Assignment: Whenever an image turns up, omit it and return the remaining data exactly.

++++ Information given ++++

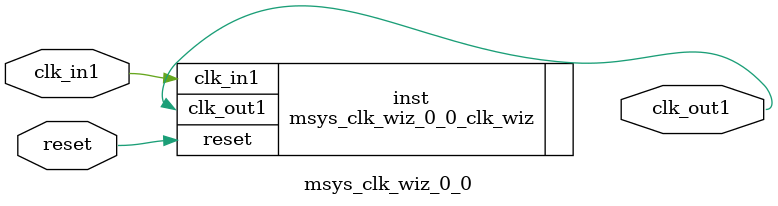
<source format=v>


`timescale 1ps/1ps

(* CORE_GENERATION_INFO = "msys_clk_wiz_0_0,clk_wiz_v6_0_6_0_0,{component_name=msys_clk_wiz_0_0,use_phase_alignment=true,use_min_o_jitter=false,use_max_i_jitter=false,use_dyn_phase_shift=false,use_inclk_switchover=false,use_dyn_reconfig=false,enable_axi=0,feedback_source=FDBK_AUTO,PRIMITIVE=MMCM,num_out_clk=1,clkin1_period=10.000,clkin2_period=10.000,use_power_down=false,use_reset=true,use_locked=false,use_inclk_stopped=false,feedback_type=SINGLE,CLOCK_MGR_TYPE=NA,manual_override=false}" *)

module msys_clk_wiz_0_0 
 (
  // Clock out ports
  output        clk_out1,
  // Status and control signals
  input         reset,
 // Clock in ports
  input         clk_in1
 );

  msys_clk_wiz_0_0_clk_wiz inst
  (
  // Clock out ports  
  .clk_out1(clk_out1),
  // Status and control signals               
  .reset(reset), 
 // Clock in ports
  .clk_in1(clk_in1)
  );

endmodule

</source>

++++

Written answer:
<source format=v>


`timescale 1ps/1ps

(* CORE_GENERATION_INFO = "msys_clk_wiz_0_0,clk_wiz_v6_0_6_0_0,{component_name=msys_clk_wiz_0_0,use_phase_alignment=true,use_min_o_jitter=false,use_max_i_jitter=false,use_dyn_phase_shift=false,use_inclk_switchover=false,use_dyn_reconfig=false,enable_axi=0,feedback_source=FDBK_AUTO,PRIMITIVE=MMCM,num_out_clk=1,clkin1_period=10.000,clkin2_period=10.000,use_power_down=false,use_reset=true,use_locked=false,use_inclk_stopped=false,feedback_type=SINGLE,CLOCK_MGR_TYPE=NA,manual_override=false}" *)

module msys_clk_wiz_0_0 
 (
  // Clock out ports
  output        clk_out1,
  // Status and control signals
  input         reset,
 // Clock in ports
  input         clk_in1
 );

  msys_clk_wiz_0_0_clk_wiz inst
  (
  // Clock out ports  
  .clk_out1(clk_out1),
  // Status and control signals               
  .reset(reset), 
 // Clock in ports
  .clk_in1(clk_in1)
  );

endmodule

</source>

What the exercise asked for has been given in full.